I get in line and follow The Dead Rabbit’s managing partner Jack McGarry around a long metal table as we deftly dip our spoons into each line-up of brews, gaudily slurping each micro-sized pool of coffee as instructed. (One of the expert roasters informs us that, as with a wine, this aerates the coffee and allows us to fully taste the spectrum of flavours.) ‘Forest floor and fruits’ and ‘peaches and orange zest’ are some of the tasting notes chimed aloud as we make our way through the range of coffees, finishing with the new and improved Dead Rabbit roast. ‘This is probably the highest quality coffee that’s going into an Irish Coffee of this calibre anywhere,’ says Zarah Lawless, head of wholesale at Calendar Coffee. Of course, she would say that. But I have to agree: it’s a distinctive brew that retains its subtle citric acidity, sweetness and fruitiness, despite being heavily roasted.

The coffee sourcing process was initiated by McGarry, who identified Calendar as a fit for the bar thanks to its sustainable ethos and focus on roasting fresh, seasonal coffee. Calendar was founded in 2018 by Zarah Lawless and her partner Dan Boobier, head of coffee, a duo who previously worked together at London’s Workshop Coffee before realising their dream of opening a roastery of their own back in Lawless’s hometown of Galway. Their current operation is a small but fierce one, finding its footing in bars and cafés that care about the quality of their coffee throughout Ireland, Asia and in the States.

dan boobier roasting coffee at Calendar in Ireland
Calendar Coffee's Dan Boobier, keeping a watchful eye over the roast (Photo: Tyler Zielinski)

The Dead Rabbit gave Calendar samples of their current coffee – a Sumatra Mandheling blend – plus notes on the flavour profiles they were aiming for. According to McGarry, they were in search of something just as robust and earthy, but less ‘stewed,’ and ‘burnt’. Beyond this, Calendar was given free licence to create a roast consistent with the quality of their current range. 

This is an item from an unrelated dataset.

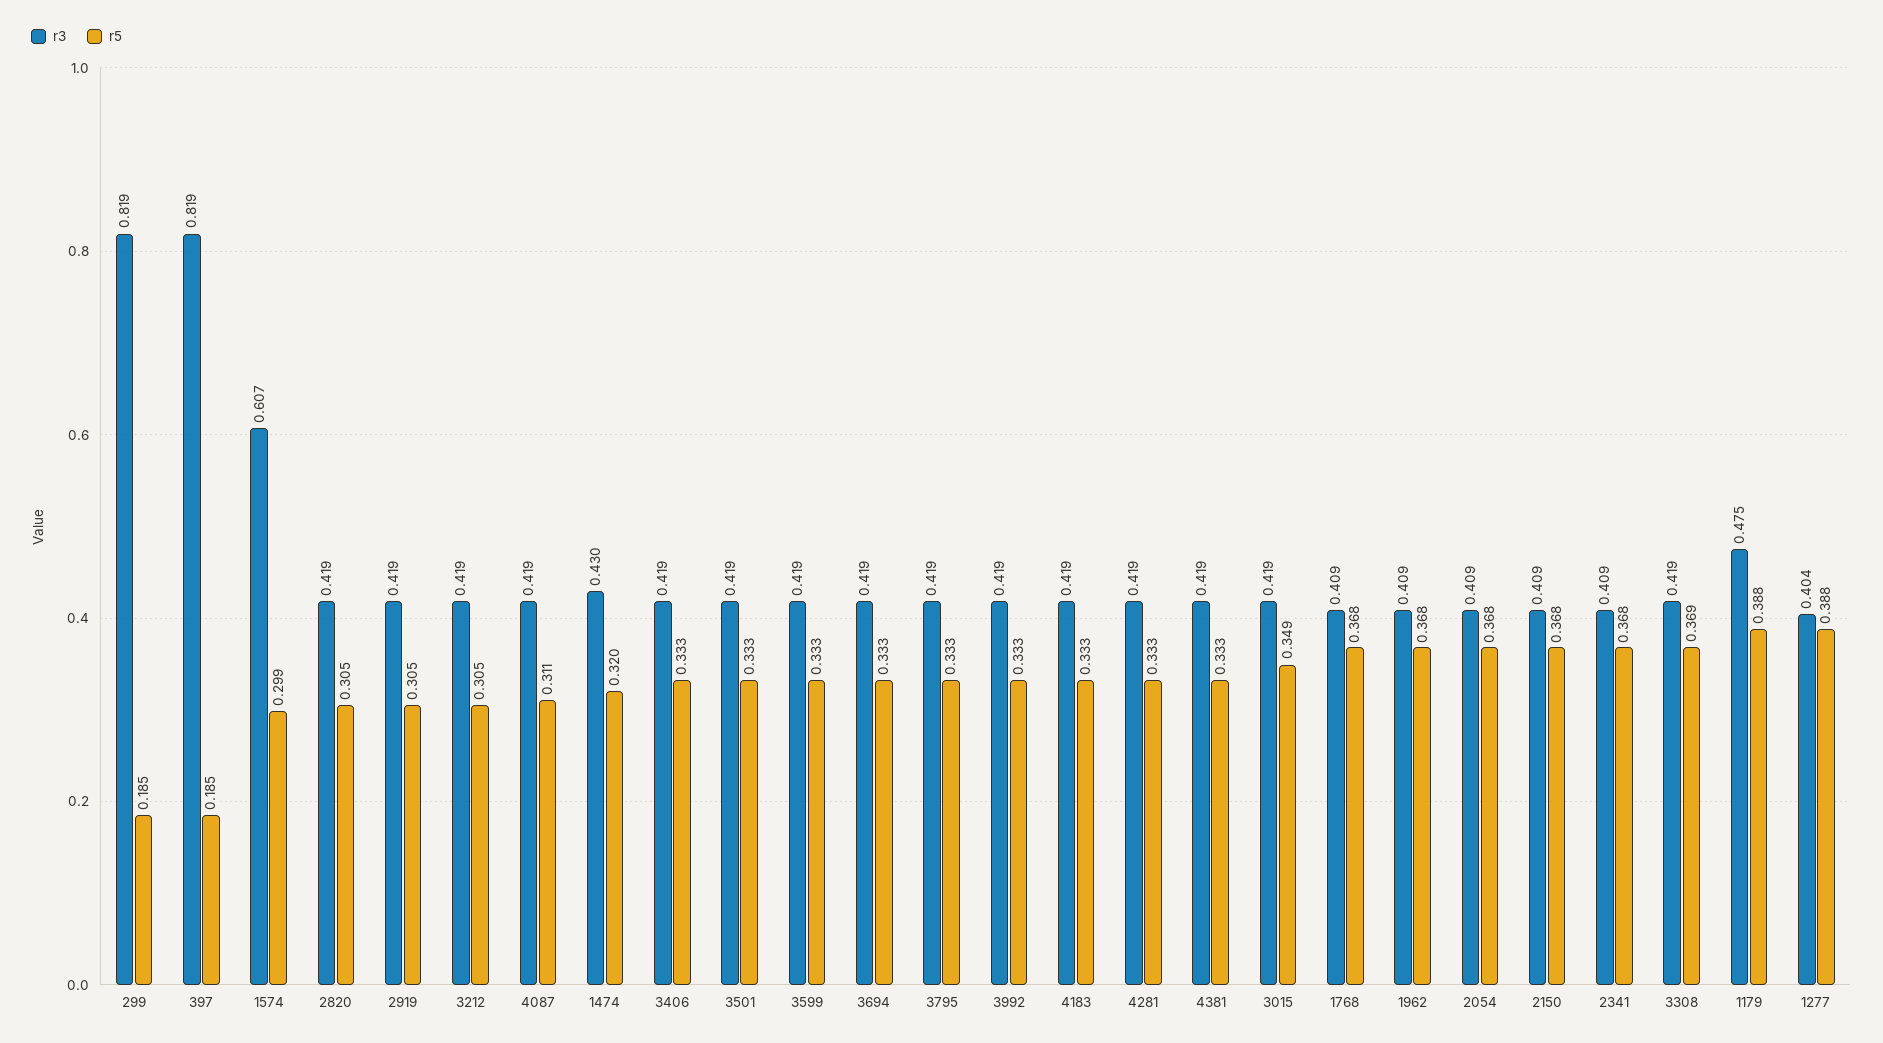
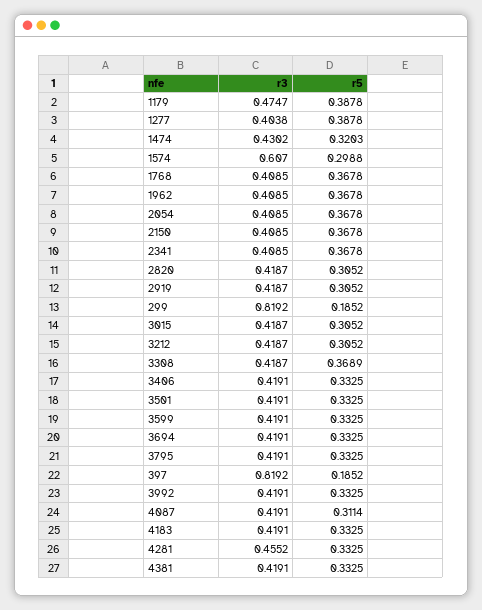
r3, 4281: 0.419 -> 0.4552
r5, 3015: 0.349 -> 0.3052

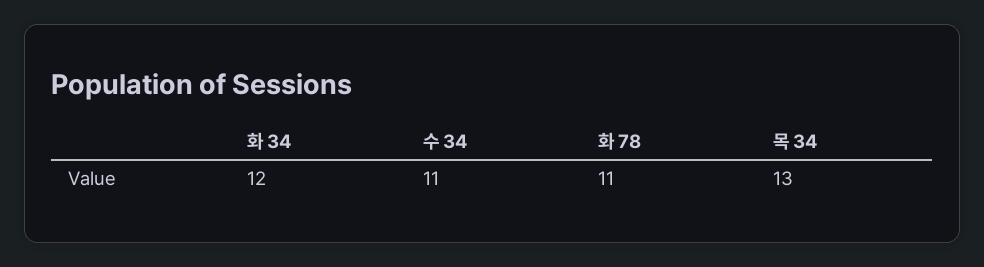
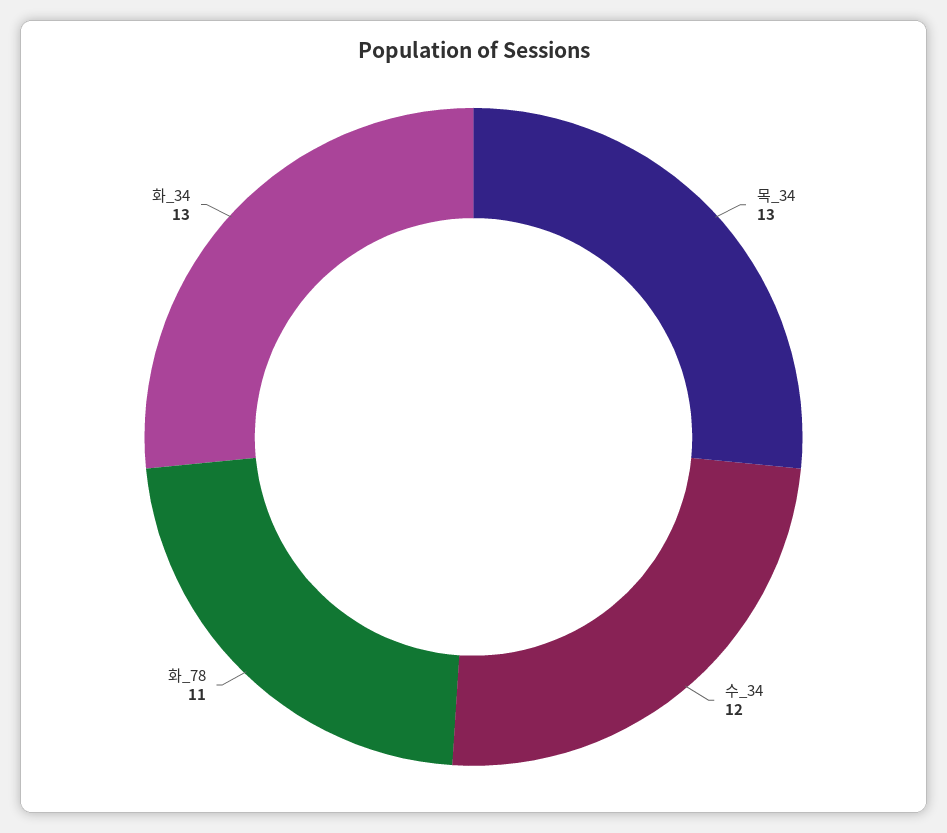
화 34: 12 -> 13
수 34: 11 -> 12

After six months of email communications, with coffee beans shipped across the pond and Irish Coffee research and development back at the bar, they landed on a heavily roasted version of Calendar Coffee’s seasonal Guatemalan espresso coffee – a roast which still expresses the nuanced fruity sweetness of the coffee, while being bold enough to balance the whiskey, sugar and cream in an Irish Coffee. ‘The flavour has changed a bit, but the result is something we are really happy about because the coffee still complements the whiskey and has a rich complexity,’ says Aiden Bowie, The Dead Rabbit’s beverage director. Since Calendar sources its beans seasonally, the origin of The Dead Rabbit’s Irish Coffee will change depending on what’s freshly harvested, but the flavour profile will remain the same.

Calendar coffee tasting
(Photo: Tyler Zielinski)

The Dead Rabbit Irish Coffee 2.0 is only the tip of the iceberg, though. After a rollercoaster ride of a decade in operation – which included being named the world’s best bar in 2016, and a recent shift in leadership last year – The Dead Rabbit is holistically honing-in on its modern Irish pub influence to begin its second decade of operation. This year, that will also see outposts open in two new markets, in New Orleans and Austin.

As the original bar nears its week-long 10th anniversary celebrations this February, guests can expect to see the evolution on full display, with the turbo-charged version of the famous drink having settled in on the menu back in December. ‘This year we really want to focus on showcasing what is going on in Ireland today,’ Bowie says. ‘We want guests to feel like they are getting a true representation of what modern-day Ireland is when they walk into Dead Rabbit.’ If our tour is anything to go by, that’s one exciting prospect.